After years of ignoring the data, LA will be forced to do something about chronically ineffective teachers, writes Jay P. Greene.

No one is suggesting that analyses of these test scores should be the sole criteria for identifying or removing ineffective teachers.  But it is a start.

This is going to spread.  As long as the data exist, there will be more and more pressure for school systems to actually use the information and develop systems for identifying and removing teachers who can’t teach.

Flypaper questions naming teachers, but adds that the story “makes teachers, even the struggling ones, look better and the district and union look worse.”

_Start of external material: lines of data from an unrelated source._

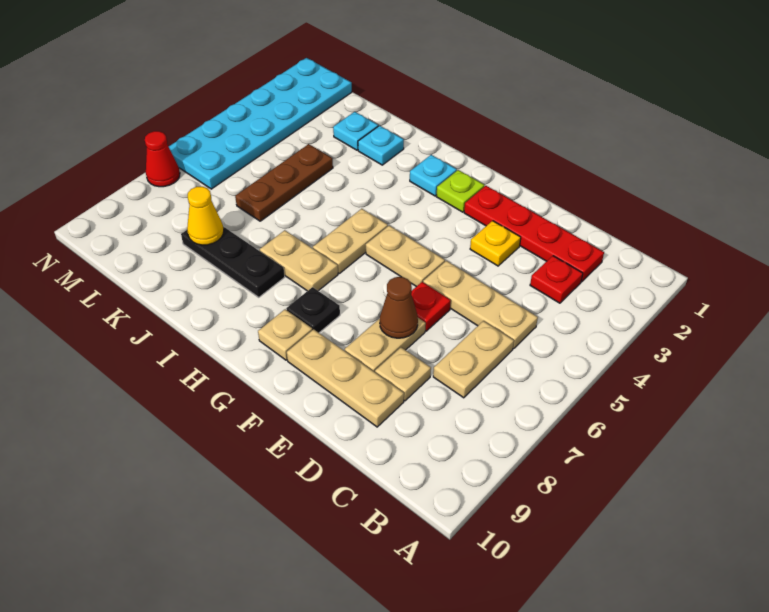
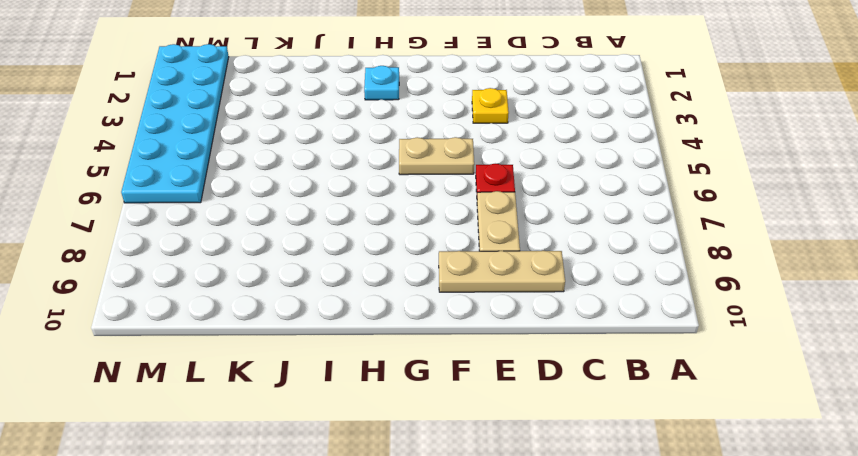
none -> red plate C2:F2 level 1
none -> red plate C3 level 1
none -> tan plate C5:E5 level 1

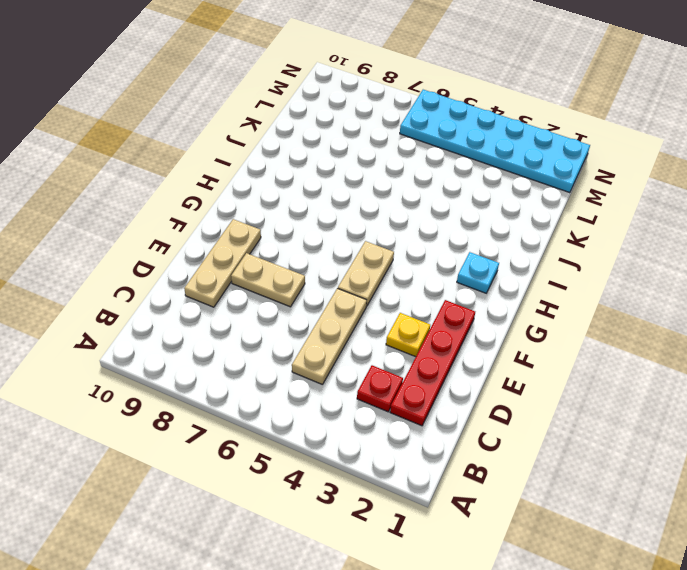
none -> tan plate C6:C7 level 1
none -> tan plate D8 level 1
none -> red plate E6 level 1

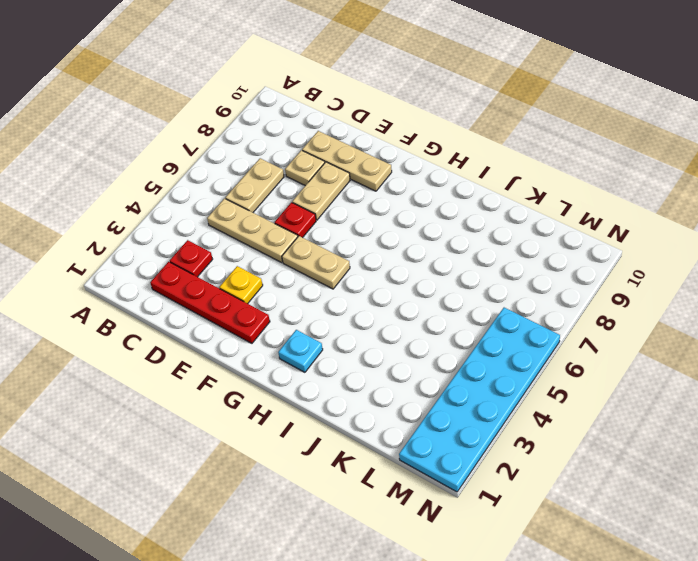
none -> lime plate G2 level 1
none -> black plate G8 level 1
none -> tan plate G9 level 1

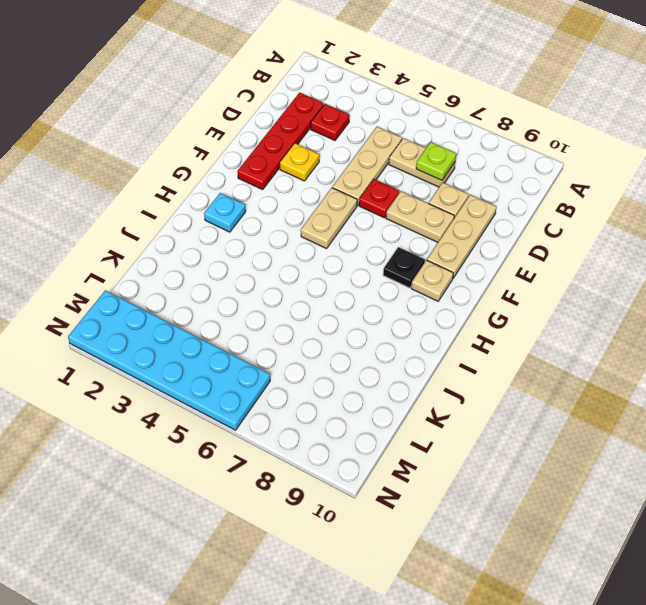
lime plate C7 level 2 -> lime plate G2 level 1
none -> tan plate H5:H6 level 1
none -> tan plate H7:I7 level 1
none -> black plate I8:K8 level 1

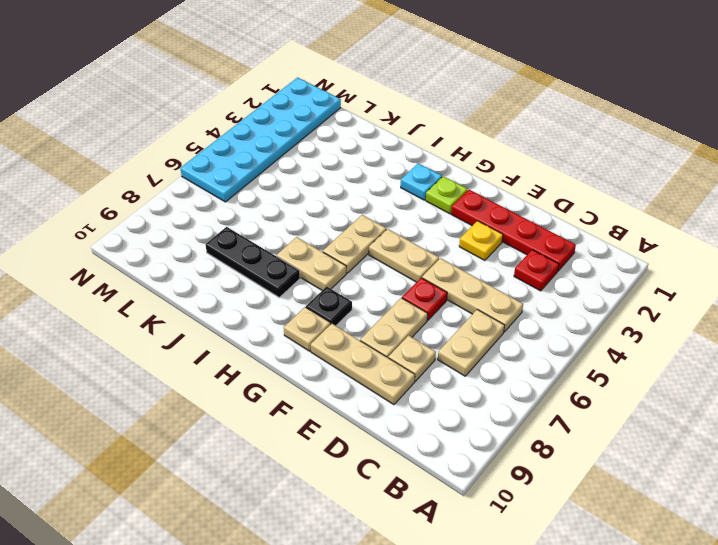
none -> cyan plate J2 level 1
none -> cyan plate K2 level 1
none -> brown plate K4:K6 level 1

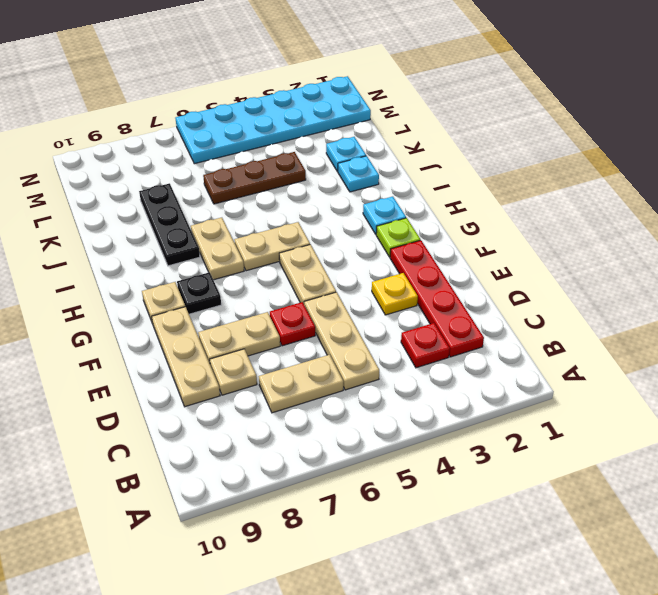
none -> red cone N7 level 1
none -> brown cone E7 level 2
none -> yellow cone K8 level 2

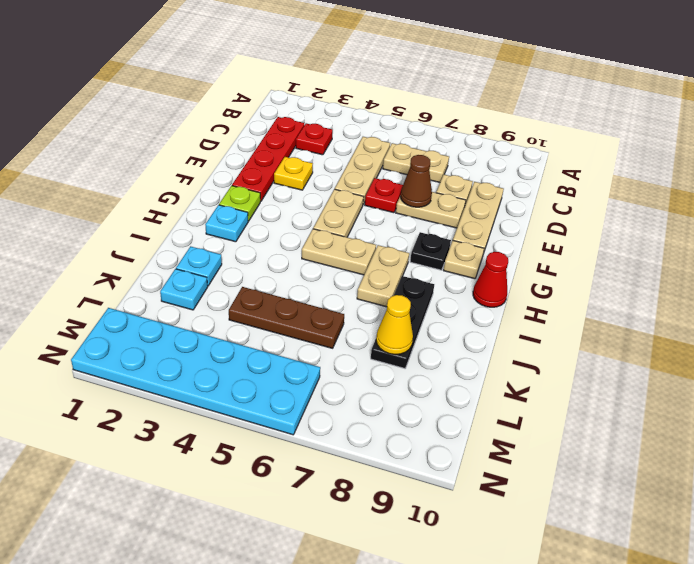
red cone H10 level 1 -> red cone N7 level 1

The district and union have acted shamefully by not only hiding performance data from the public but hiding them from individual teachers themselves — teachers who, it appears, want to see them and want to learn from them.

Teachers should be protected from public reprimands, writes John Thompson on This Week in Education. Duncan’s endorsement of the story lacked “common decency,” he adds.

I’ve added more reaction to the Times’ story to my original post.

United Teachers of Los Angeles, the union, is “really, REALLY peeved” by the “potentially explosive” story, writes Stephen Sawchuk at Teacher Beat. There’s talk the union will ask teachers to boycott the LA Times. But now that people know the data is available, they’re going to want to use it, he predicts.

Rick Hess thinks value-added analysis isn’t completely ready for prime time and says the Times should not have used teachers’ names. I have to say naming the teachers made me uncomfortable.

Dan Willingham also thinks value-added analysis is not good enough to use for evaluating individual teachers, though his example doesn’t make sense to me. He adds that a consensus has emerged that something has to be done about incompetent teachers. Most districts don’t have “a mechanism by which to ensure that incompetent teachers are not teaching.”

I have said before that if teachers didn’t take on the job of evaluating teachers themselves, someone else would do the job for them.

. . . This is the time for the teacher’s unions to make teacher evaluation their top priority. If they don’t, others will.

I don’t believe the teachers’ unions can take on this challenge, though they’d be wise to try.